▶ **Aim of the exercise**: Revise the source text in the material below by replacing "compensation" with "pay" everywhere it appears, keeping everything else the same. Leave the pictures out of your answer.
---------- Data supplied ----------
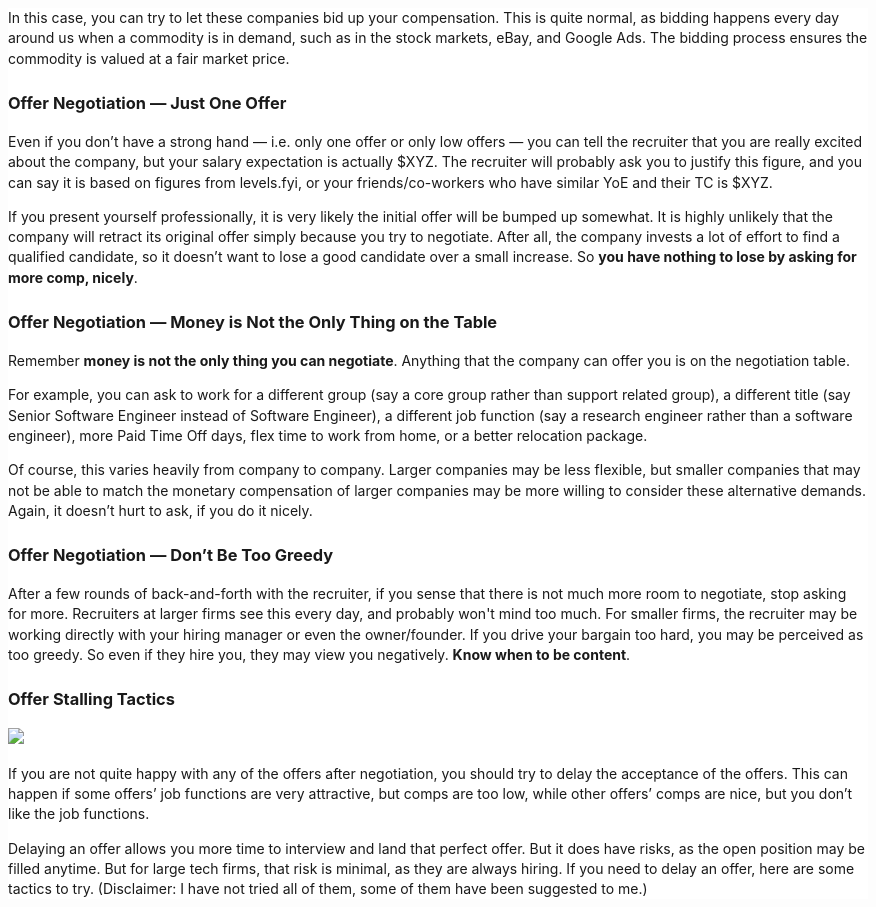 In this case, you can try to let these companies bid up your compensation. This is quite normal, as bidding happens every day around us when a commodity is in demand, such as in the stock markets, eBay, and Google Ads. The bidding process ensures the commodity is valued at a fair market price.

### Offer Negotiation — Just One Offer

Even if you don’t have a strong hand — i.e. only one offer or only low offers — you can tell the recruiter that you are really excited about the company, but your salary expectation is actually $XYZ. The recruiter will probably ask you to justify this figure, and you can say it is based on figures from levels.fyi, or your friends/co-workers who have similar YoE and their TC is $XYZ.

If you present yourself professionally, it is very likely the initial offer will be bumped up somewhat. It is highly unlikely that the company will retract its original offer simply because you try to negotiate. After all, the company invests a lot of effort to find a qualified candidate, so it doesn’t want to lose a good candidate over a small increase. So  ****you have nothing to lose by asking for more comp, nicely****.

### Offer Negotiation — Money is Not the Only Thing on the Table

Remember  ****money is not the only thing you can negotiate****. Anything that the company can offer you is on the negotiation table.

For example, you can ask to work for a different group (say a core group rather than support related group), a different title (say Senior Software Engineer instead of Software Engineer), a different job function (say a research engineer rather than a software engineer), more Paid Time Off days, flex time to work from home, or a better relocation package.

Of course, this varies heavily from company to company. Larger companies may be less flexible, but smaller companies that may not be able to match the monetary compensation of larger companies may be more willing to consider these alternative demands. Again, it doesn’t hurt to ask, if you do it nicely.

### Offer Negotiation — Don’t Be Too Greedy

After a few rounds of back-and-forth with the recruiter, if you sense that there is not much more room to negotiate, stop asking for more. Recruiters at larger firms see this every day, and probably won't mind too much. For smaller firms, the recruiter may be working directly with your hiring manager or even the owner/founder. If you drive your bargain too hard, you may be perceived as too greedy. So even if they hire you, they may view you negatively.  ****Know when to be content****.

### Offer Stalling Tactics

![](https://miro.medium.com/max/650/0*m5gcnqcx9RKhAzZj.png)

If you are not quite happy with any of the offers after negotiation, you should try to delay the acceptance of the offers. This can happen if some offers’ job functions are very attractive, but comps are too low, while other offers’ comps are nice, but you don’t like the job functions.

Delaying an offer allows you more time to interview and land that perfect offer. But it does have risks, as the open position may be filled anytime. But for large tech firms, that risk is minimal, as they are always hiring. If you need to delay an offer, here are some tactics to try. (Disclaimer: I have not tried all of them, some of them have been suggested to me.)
----------
▶ **Answer box**:
 In this case, you can try to let these companies bid up your pay. This is quite normal, as bidding happens every day around us when a commodity is in demand, such as in the stock markets, eBay, and Google Ads. The bidding process ensures the commodity is valued at a fair market price.

### Offer Negotiation — Just One Offer

Even if you don’t have a strong hand — i.e. only one offer or only low offers — you can tell the recruiter that you are really excited about the company, but your salary expectation is actually $XYZ. The recruiter will probably ask you to justify this figure, and you can say it is based on figures from levels.fyi, or your friends/co-workers who have similar YoE and their TC is $XYZ.

If you present yourself professionally, it is very likely the initial offer will be bumped up somewhat. It is highly unlikely that the company will retract its original offer simply because you try to negotiate. After all, the company invests a lot of effort to find a qualified candidate, so it doesn’t want to lose a good candidate over a small increase. So  ****you have nothing to lose by asking for more comp, nicely****.

### Offer Negotiation — Money is Not the Only Thing on the Table

Remember  ****money is not the only thing you can negotiate****. Anything that the company can offer you is on the negotiation table.

For example, you can ask to work for a different group (say a core group rather than support related group), a different title (say Senior Software Engineer instead of Software Engineer), a different job function (say a research engineer rather than a software engineer), more Paid Time Off days, flex time to work from home, or a better relocation package.

Of course, this varies heavily from company to company. Larger companies may be less flexible, but smaller companies that may not be able to match the monetary pay of larger companies may be more willing to consider these alternative demands. Again, it doesn’t hurt to ask, if you do it nicely.

### Offer Negotiation — Don’t Be Too Greedy

After a few rounds of back-and-forth with the recruiter, if you sense that there is not much more room to negotiate, stop asking for more. Recruiters at larger firms see this every day, and probably won't mind too much. For smaller firms, the recruiter may be working directly with your hiring manager or even the owner/founder. If you drive your bargain too hard, you may be perceived as too greedy. So even if they hire you, they may view you negatively.  ****Know when to be content****.

### Offer Stalling Tactics

![](https://miro.medium.com/max/650/0*m5gcnqcx9RKhAzZj.png)

If you are not quite happy with any of the offers after negotiation, you should try to delay the acceptance of the offers. This can happen if some offers’ job functions are very attractive, but comps are too low, while other offers’ comps are nice, but you don’t like the job functions.

Delaying an offer allows you more time to interview and land that perfect offer. But it does have risks, as the open position may be filled anytime. But for large tech firms, that risk is minimal, as they are always hiring. If you need to delay an offer, here are some tactics to try. (Disclaimer: I have not tried all of them, some of them have been suggested to me.)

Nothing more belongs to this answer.